Winter stopped at a red light. The opera house was glittering like its own solar system. The river behind it was red in the self-confident glow. Well-dressed people crossing the road in front of him were on their way to see some opera or other he didn’t even know the name of. Not his kind of music.

“It’s not going to be much fun this Christmas,” said Ringmar softly as they set off again.

Winter glanced at him. Ringmar was staring ahead, as if hoping to see more Santa Clauses who might put him in a better mood.

“Is it Martin you’re thinking about?”

“What else?” Ringmar was gazing out over the water that had lost the glitter from the opera house by now, and instead was reflecting the motionless cranes on the docks on the other side, rising skyward like the skeletons they were. “I’m only human.”

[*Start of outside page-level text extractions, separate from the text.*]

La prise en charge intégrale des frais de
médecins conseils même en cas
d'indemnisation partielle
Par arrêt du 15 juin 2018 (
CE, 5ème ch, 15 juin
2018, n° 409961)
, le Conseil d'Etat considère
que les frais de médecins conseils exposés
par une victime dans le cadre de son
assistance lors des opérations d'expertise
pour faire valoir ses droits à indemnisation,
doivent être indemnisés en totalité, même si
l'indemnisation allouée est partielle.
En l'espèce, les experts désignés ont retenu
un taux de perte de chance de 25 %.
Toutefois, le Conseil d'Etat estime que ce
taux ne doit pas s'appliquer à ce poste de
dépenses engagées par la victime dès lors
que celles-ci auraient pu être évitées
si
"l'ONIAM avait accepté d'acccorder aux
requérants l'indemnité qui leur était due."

“I’ll have a word with Moa,” said Winter. “I’ve said that before, but I really will this time.”

“Don’t bother,” said Ringmar.

“I mean that I’ll speak indirectly to Martin. First Moa and then perhaps Martin.”

“It’s between him and me, Erik.”

“From him to you, more like,” said Winter.

Ringmar made a noise that could have been a quick intake of breath.

“I sometimes lie awake at night and try to figure out what particular incident caused all this,” he said. “When did it happen? What started it? What did I do?”

Winter waited for him to continue. He exited the highway in order to take Ringmar home. Mariatorg was the same small-town square it had always been. Young people were loitering around the hotdog stand. Streetcars came and went. There was the drugstore, as in all little towns, the photo shop, the bookshop that he sometimes stopped in to buy the occasional book for Lotta and the girls on the way to Långedrag.